**ZU PRÜFENDER TEXT**:
☆ ☆ ☆

Verordnung der Bundesregierung vom 21. April 1976 betreffend das Ehrenzeichen für Verdienste um die Befreiung Österreichs

Typ Verordnung
Veröffentlichung 1976-05-15
Status In Kraft
Ministerium BKA (Bundeskanzleramt)
Quelle RIS
Artikel 3
Änderungshistorie JSON API

Präambel/Promulgationsklausel

Auf Grund des § 7 des Bundesgesetzes vom 27. Jänner 1976, BGBl. Nr. 79, über die Schaffung eines Ehrenzeichens für Verdienste um die Befreiung Österreichs wird verordnet:

§ 1. Das Ehrenzeichen ist nach der in der Anlage enthaltenen Beschreibung zu gestalten.

§ 2. (1) Das Ehrenzeichen ist am Bande an der linken Brustseite zu tragen. Das Tragen dieser Dekoration ist zu jeder ihr würdigen Kleidung möglich, ebenso das Tragen in bildgetreuem, verkleinertem Maßstab (Miniatur) sowie das Tragen als Rosette.

(2) Frauen können statt einer Rosette eine maschenartig genähte Leiste tragen.

§ 3. Die Österreichische Präsidentschaftskanzlei hat ein Verzeichnis über die verliehenen Auszeichnungen zu führen und das Verleihungsdekret mit dem Hochdrucksiegel zu versehen.

☆ ☆ ☆

**DATENAUSZÜGE**:
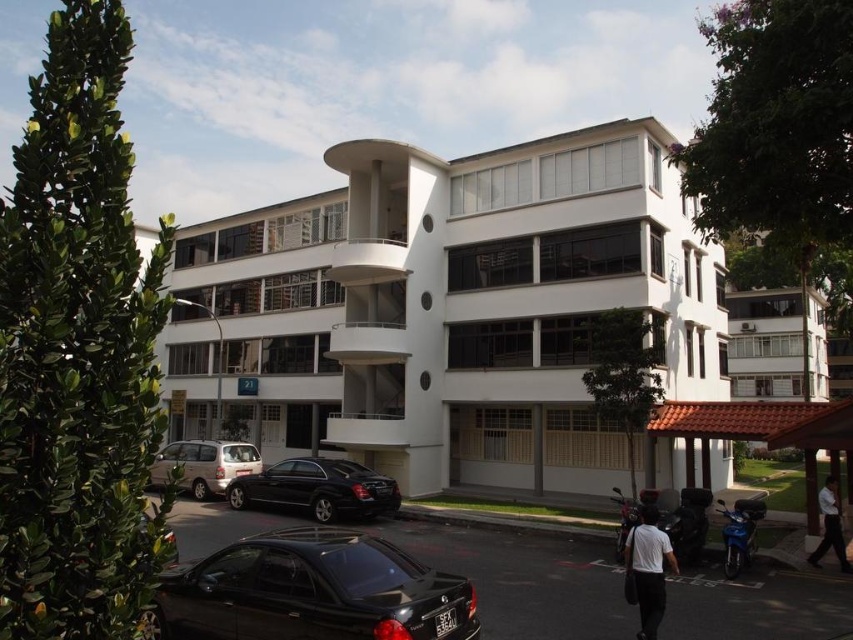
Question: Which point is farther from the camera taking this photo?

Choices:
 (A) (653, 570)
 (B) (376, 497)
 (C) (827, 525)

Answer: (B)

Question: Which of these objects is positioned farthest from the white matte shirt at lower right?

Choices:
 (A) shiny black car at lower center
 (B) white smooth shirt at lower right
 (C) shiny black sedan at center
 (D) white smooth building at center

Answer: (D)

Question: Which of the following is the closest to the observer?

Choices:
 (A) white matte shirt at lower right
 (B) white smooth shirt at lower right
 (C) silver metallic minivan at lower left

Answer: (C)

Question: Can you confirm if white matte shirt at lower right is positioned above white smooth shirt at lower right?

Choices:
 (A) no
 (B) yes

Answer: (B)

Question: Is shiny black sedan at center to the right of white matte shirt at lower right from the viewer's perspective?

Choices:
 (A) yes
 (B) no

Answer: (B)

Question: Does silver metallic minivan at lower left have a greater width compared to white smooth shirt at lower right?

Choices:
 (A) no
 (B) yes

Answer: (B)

☆ ☆ ☆

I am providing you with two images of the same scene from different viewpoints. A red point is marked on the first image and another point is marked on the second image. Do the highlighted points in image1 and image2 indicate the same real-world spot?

☆ ☆ ☆

**AUFGABEN**:
• a. Ersetzen Sie in der Verordnung über das Ehrenzeichen im Abschnitt beginnend mit „Auf Grund des“ und fortlaufend bis „Tragen als Rosette.“ das Wort „linken“ durch „rechten“, und geben Sie diesen Abschnitt wieder.
• b. Beantworten Sie anhand der Verordnung über das Ehrenzeichen diese Fragen:
(i) Wann wurde die Verordnung veröffentlicht?
(ii) Was dürfen Frauen anstelle einer Rosette tragen?
(iii) Welche Stelle hat das Verzeichnis über die verliehenen Auszeichnungen zu führen?
• c. Setzen Sie die Verordnung über das Ehrenzeichen im Anschluss an ihren letzten Satz fort.
Die Daten spielen hierfür keine Rolle.

**LÖSUNGEN JE AUFGABE**:
• a.
Auf Grund des § 7 des Bundesgesetzes vom 27. Jänner 1976, BGBl. Nr. 79, über die Schaffung eines Ehrenzeichens für Verdienste um die Befreiung Österreichs wird verordnet:

§ 1. Das Ehrenzeichen ist nach der in der Anlage enthaltenen Beschreibung zu gestalten.

§ 2. (1) Das Ehrenzeichen ist am Bande an der rechten Brustseite zu tragen. Das Tragen dieser Dekoration ist zu jeder ihr würdigen Kleidung möglich, ebenso das Tragen in bildgetreuem, verkleinertem Maßstab (Miniatur) sowie das Tragen als Rosette.

• b.
(i) Am 15. Mai 1976 (1976-05-15).
(ii) Eine maschenartig genähte Leiste.
(iii) Die Österreichische Präsidentschaftskanzlei.

• c.
Anlage

Beschreibung des Ehrenzeichens für Verdienste um die Befreiung Österreichs

a)

Ehrenzeichen: kreisrund, versilbert, mit Öse, Durchmesser 42 mm. Die Verbindung zum Band wird durch zwei silberfarbene gekreuzte Lorbeerzweige hergestellt. Das Ehrenzeichen zeigt auf der Vorderseite die Beschriftung “Für Österreichs Befreiung”. Die Rückseite des Ehrenzeichens zeigt das Österreichische Staatswappen.

b)

Band: 27 mm breit, dreigeteilt in den Farben rot-weiß-rot.

c)

Rosette: Farben des Bandes mit aufgelegten zwei silberfarbenen gekreuzten Lorbeerzweigen, Durchmesser 10 mm. Frauen können statt der Rosette eine maschenartig genähte Leiste tragen, der ebenfalls zwei silberfarbene, gekreuzte Lorbeerzweige aufgelegt sind.